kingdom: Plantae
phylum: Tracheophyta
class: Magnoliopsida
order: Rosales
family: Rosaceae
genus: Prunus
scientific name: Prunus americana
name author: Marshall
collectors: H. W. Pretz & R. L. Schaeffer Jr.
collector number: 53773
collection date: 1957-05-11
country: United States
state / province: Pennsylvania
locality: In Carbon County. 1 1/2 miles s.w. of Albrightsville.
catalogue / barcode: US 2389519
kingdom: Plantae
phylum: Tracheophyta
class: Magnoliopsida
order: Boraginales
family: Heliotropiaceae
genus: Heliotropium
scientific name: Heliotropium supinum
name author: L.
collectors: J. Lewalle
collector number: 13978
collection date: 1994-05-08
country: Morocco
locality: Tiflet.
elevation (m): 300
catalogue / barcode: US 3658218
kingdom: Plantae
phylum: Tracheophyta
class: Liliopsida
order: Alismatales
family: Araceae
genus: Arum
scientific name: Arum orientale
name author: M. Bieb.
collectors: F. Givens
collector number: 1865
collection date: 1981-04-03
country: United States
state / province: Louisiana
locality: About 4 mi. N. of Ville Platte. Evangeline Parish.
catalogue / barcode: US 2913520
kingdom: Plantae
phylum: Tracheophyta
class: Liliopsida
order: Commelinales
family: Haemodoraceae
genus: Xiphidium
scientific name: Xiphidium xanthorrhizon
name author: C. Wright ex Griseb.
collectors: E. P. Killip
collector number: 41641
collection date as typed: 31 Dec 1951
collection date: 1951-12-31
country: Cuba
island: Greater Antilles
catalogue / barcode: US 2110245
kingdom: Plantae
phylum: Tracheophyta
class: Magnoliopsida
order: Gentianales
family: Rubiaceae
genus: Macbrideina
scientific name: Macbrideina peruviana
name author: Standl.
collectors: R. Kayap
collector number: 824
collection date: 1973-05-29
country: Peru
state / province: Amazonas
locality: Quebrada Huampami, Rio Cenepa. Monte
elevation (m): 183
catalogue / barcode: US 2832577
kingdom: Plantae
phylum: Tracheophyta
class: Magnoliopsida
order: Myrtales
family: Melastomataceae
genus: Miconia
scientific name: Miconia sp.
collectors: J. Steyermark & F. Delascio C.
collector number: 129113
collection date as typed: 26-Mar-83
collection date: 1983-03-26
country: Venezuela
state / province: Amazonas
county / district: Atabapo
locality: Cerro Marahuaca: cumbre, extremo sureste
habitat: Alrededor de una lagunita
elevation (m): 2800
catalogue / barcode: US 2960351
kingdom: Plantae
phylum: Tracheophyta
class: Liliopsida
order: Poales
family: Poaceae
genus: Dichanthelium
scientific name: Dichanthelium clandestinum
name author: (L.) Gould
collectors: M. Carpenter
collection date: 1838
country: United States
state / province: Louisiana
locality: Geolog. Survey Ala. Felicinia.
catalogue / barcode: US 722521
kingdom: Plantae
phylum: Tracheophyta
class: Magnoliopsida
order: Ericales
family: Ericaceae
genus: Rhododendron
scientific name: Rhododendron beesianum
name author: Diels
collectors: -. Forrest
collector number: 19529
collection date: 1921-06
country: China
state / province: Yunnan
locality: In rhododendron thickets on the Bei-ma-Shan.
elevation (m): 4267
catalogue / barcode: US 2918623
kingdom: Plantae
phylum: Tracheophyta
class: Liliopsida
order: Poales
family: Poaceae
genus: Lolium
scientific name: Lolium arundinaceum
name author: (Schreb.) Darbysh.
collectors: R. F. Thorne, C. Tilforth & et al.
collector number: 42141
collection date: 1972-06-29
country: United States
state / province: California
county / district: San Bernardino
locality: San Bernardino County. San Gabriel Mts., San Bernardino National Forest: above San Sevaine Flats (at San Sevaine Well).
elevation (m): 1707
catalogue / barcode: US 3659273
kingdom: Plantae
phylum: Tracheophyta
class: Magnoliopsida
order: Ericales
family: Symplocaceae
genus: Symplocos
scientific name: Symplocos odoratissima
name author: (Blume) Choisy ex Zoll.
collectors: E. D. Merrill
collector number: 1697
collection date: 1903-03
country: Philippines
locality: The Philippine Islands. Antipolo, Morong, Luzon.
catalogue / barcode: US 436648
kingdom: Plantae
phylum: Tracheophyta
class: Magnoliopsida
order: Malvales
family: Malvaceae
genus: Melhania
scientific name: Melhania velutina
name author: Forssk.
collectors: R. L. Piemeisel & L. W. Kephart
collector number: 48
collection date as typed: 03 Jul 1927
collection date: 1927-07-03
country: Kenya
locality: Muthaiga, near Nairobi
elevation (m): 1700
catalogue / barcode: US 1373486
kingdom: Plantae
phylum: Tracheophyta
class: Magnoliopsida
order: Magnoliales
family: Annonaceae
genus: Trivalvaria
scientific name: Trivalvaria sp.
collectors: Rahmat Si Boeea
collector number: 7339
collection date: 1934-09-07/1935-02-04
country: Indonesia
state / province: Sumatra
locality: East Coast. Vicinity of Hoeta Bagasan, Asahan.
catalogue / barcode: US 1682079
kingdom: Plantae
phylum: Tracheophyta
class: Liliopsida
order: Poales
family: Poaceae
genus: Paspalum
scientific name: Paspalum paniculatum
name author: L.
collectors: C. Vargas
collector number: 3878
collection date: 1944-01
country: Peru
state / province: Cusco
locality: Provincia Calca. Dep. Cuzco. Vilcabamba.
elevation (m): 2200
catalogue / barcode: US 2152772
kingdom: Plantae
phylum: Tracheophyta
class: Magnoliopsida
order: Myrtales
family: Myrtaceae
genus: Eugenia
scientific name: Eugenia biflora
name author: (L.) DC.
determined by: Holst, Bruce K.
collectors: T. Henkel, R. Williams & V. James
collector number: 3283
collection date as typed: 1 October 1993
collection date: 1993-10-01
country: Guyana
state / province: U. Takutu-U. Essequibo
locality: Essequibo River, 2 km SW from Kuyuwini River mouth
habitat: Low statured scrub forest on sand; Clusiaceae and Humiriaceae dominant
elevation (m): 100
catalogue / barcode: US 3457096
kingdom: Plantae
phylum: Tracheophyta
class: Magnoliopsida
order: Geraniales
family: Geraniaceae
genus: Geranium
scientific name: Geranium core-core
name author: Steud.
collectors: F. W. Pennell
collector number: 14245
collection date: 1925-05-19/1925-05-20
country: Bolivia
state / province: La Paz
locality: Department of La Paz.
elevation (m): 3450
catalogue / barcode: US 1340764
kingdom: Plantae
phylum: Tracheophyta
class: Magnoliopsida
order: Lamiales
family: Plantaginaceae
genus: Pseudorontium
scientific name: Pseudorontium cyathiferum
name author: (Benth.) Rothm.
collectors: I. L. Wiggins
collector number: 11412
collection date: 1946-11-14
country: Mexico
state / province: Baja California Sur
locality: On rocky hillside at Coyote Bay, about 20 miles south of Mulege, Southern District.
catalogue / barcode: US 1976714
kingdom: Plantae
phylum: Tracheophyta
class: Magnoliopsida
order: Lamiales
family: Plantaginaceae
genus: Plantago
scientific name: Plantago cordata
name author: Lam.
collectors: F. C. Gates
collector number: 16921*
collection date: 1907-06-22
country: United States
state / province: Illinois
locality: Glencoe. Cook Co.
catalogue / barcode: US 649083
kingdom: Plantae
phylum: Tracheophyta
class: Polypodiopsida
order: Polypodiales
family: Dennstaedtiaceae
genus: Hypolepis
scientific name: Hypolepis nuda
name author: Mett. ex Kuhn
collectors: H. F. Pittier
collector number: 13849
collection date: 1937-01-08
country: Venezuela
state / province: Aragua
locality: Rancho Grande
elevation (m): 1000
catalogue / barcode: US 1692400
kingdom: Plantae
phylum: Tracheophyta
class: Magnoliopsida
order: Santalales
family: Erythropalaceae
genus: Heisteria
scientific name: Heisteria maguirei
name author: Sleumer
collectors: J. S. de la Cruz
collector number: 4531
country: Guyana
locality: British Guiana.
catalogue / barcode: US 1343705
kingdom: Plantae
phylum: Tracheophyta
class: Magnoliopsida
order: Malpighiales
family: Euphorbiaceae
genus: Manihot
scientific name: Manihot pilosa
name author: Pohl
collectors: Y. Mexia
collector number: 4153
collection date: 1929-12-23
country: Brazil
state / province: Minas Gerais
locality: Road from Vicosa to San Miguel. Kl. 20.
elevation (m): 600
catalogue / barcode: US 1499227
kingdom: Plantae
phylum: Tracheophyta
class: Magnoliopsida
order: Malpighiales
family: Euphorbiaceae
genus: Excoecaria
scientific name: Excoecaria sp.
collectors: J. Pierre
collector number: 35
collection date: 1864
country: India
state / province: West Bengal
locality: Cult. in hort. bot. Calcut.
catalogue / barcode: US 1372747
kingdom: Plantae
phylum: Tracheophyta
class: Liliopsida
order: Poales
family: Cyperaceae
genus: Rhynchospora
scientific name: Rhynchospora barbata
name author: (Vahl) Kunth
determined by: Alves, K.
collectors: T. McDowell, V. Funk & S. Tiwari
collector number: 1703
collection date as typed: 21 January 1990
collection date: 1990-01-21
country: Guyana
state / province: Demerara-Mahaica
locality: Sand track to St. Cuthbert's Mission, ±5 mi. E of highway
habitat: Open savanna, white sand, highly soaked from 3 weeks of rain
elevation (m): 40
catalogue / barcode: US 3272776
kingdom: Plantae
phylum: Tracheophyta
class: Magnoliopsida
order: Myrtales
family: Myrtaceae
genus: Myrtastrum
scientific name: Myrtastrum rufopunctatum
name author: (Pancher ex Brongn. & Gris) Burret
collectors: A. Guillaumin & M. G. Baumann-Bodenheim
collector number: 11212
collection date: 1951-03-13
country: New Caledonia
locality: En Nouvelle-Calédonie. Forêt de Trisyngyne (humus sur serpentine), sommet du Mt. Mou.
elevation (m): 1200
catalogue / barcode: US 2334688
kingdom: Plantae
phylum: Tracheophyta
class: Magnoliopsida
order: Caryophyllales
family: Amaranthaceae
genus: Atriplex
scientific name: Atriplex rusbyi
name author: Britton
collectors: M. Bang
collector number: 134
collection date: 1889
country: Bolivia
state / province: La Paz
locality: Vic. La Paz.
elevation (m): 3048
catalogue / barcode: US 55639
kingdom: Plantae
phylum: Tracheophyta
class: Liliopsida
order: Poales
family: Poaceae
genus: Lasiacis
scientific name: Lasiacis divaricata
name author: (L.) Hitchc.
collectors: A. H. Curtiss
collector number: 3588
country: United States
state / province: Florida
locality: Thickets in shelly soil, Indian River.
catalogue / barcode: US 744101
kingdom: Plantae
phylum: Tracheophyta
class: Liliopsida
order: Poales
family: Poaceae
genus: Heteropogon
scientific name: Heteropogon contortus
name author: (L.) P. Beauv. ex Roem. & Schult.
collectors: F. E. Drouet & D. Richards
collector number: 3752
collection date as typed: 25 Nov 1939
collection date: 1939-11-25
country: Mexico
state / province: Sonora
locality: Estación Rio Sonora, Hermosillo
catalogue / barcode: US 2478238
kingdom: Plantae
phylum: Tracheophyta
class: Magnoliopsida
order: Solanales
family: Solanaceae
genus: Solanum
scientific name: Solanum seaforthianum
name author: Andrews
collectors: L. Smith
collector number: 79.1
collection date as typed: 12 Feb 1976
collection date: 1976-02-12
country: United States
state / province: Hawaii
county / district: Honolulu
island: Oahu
--
Copy the part of the data above that opens with the line containing "scientific name: Lolium arundinaceum" and closes with the line containing "scientific name: Symplocos odoratissima", keeping every line word for word.

TASK RESULT:
scientific name: Lolium arundinaceum
name author: (Schreb.) Darbysh.
collectors: R. F. Thorne, C. Tilforth & et al.
collector number: 42141
collection date: 1972-06-29
country: United States
state / province: California
county / district: San Bernardino
locality: San Bernardino County. San Gabriel Mts., San Bernardino National Forest: above San Sevaine Flats (at San Sevaine Well).
elevation (m): 1707
catalogue / barcode: US 3659273
kingdom: Plantae
phylum: Tracheophyta
class: Magnoliopsida
order: Ericales
family: Symplocaceae
genus: Symplocos
scientific name: Symplocos odoratissima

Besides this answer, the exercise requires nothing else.